The crypto exchange has a compliance regime. Now the courts have also passed their judgments where the Ripple’s sale of XRP was securities only when sold to institutions. The jurisprudence is further getting established allowing converting its Bitcoin to ETF Trust in 2024 and also that of Ethereum Spot ETFs, thus the Crypto as asset class is establishing itself in the regulatory discipline. Canada became the first country to approve Bitcoin exchange traded fund (ETF) , with several trading on the Toronto Stock Exchange. Japan has come up with more holistic approach giving this virtual asset as a legal property and classified as Payment Services Act (PSA) and all the exchanges are mandatorily to register with FSA ( Financial Services Agency) thus ensuring AML (Anti Money Laundering and CFT compliances. The registration is with JVCEA (Japanese Virtual Currency Exchange Association) and it is mandatory for all the exchanges to be its members. For taxation purpose the gains are treated as miscellaneous income. Australia is on similar lines and Singapore treats it as property.
The concern is India after the ban put by RBI was removed by the Supreme Court is still in the unregulated zone thus it is neither regulated nor banned in the sense non operative in the country. The Crypto exchanges are subjected to taxation on their fees. 30% flat tax plus surcharge on the investments made by crypto and mandatory 1% tax deduction at source (TDS) by exchanges and no set off of losses with gains in crypto trading in India. Thus, this taxation was almost seen and assumed to be a move by GOI to control the trading volume in Indian exchanges and discourage Indian people to enter crypto transactions. But irony is the flood gate of Peer to Peer or P2P transactions are wide open which does not attract taxations but very risky due to various ways of crypto scams.
The citizens are investing in crypto as their asset and exchanges are abiding by the tax regime but falling short of issuing the status of virtual asset and being regulated as asset class. The recent WazirX fiasco also calls for comprehensive crypto regulation to protect investors funds also to strengthen the legal ecosystem around Indian FIU registered crypto exchanges.
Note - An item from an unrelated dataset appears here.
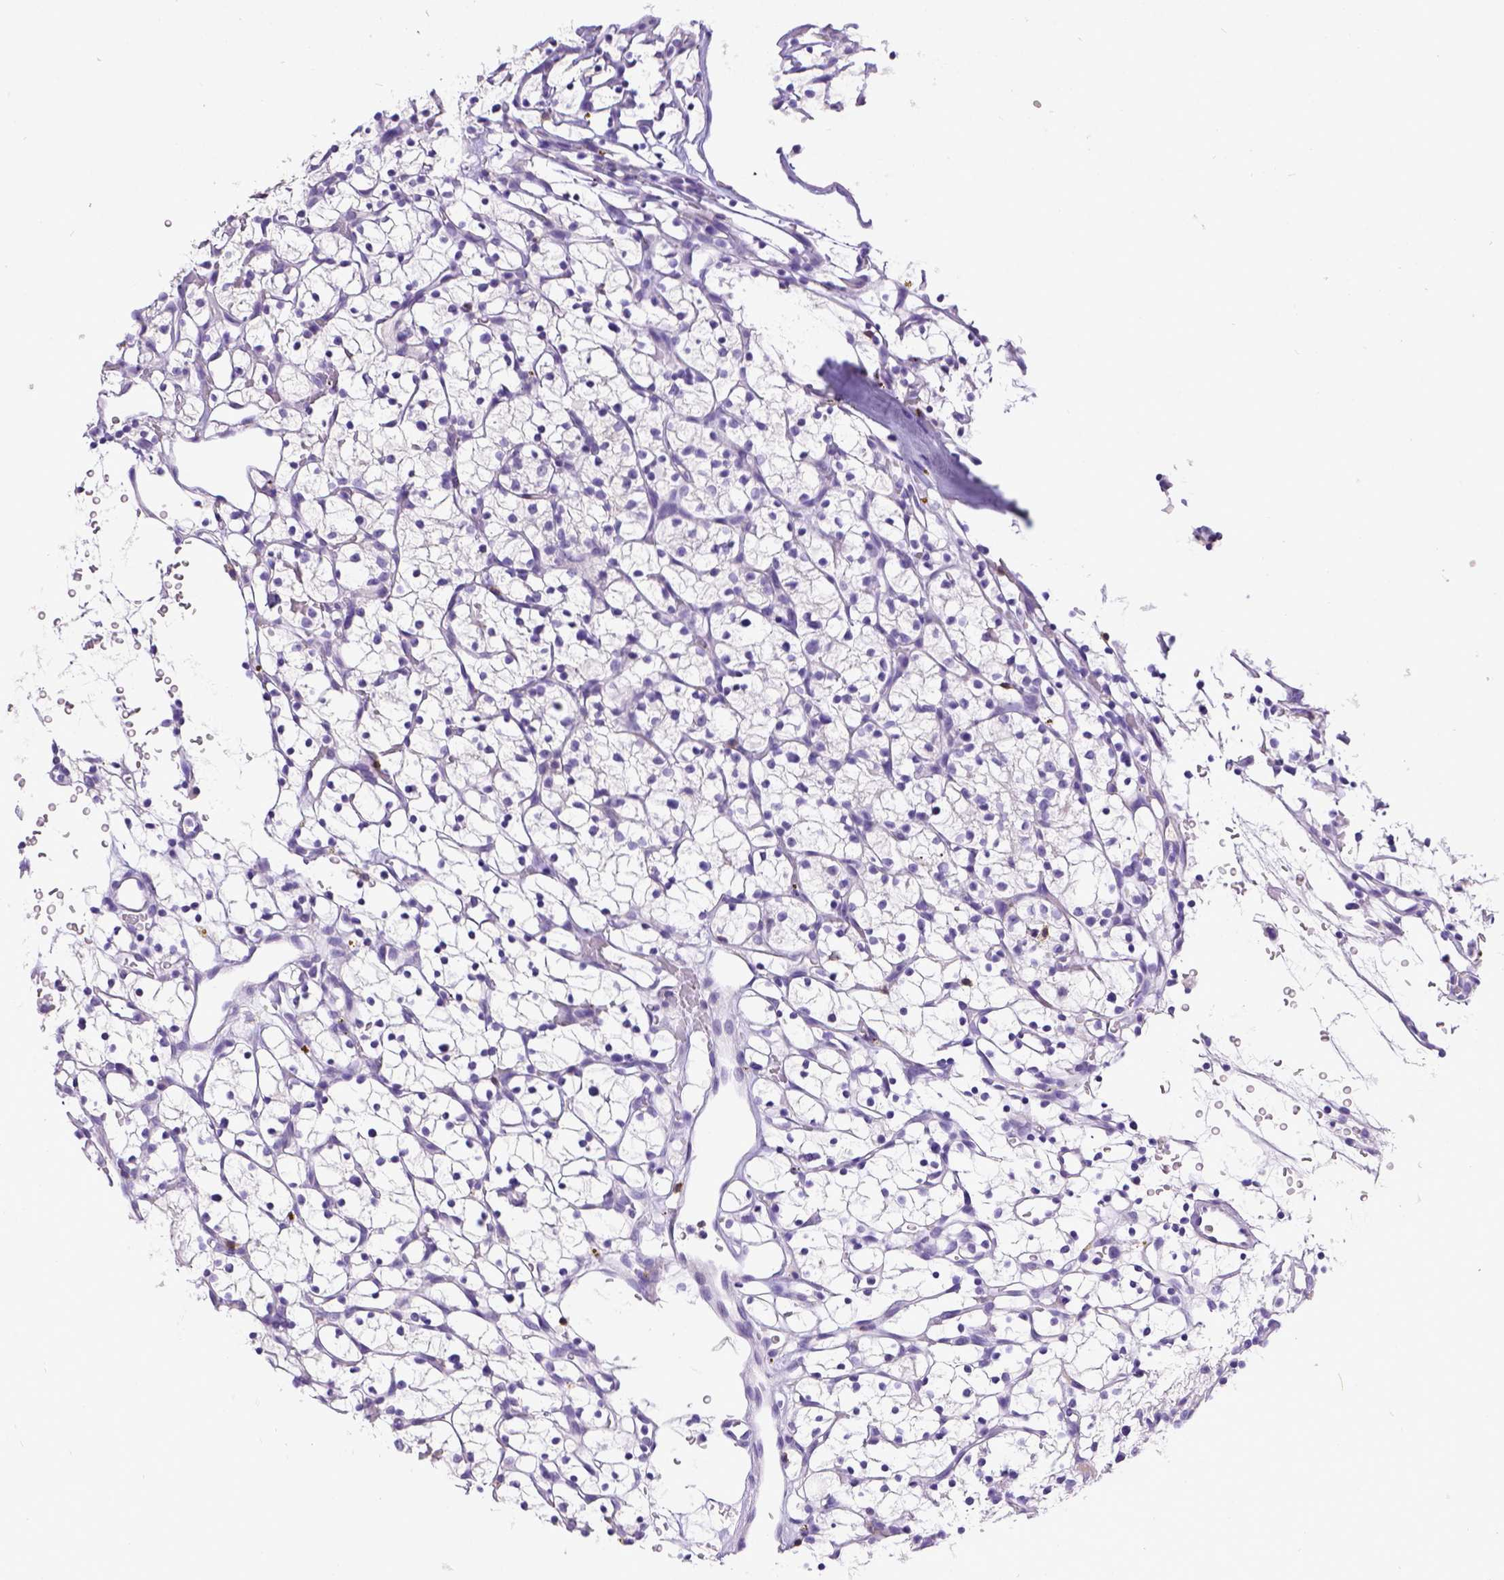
{"staining": {"intensity": "negative", "quantity": "none", "location": "none"}, "tissue": "renal cancer", "cell_type": "Tumor cells", "image_type": "cancer", "snomed": [{"axis": "morphology", "description": "Adenocarcinoma, NOS"}, {"axis": "topography", "description": "Kidney"}], "caption": "High magnification brightfield microscopy of adenocarcinoma (renal) stained with DAB (3,3'-diaminobenzidine) (brown) and counterstained with hematoxylin (blue): tumor cells show no significant positivity.", "gene": "CD3E", "patient": {"sex": "female", "age": 64}}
Not regulating in proper sense and waiting for global regulations is just proving that Indian Government is following Lead Follow mechanism to establish crypto laws to prevent the investors from being protected and the exchanges being ensuring KYC, AML etc. protocols.
As we know delayed justice is similar to justice denied and in same like delayed regulation will deny the prosperity of flourishing Indian Web3 and blockchain eco system at global level and Indian Web3 players will definitely miss the bus as they we did in case of post invention of internet and Web2.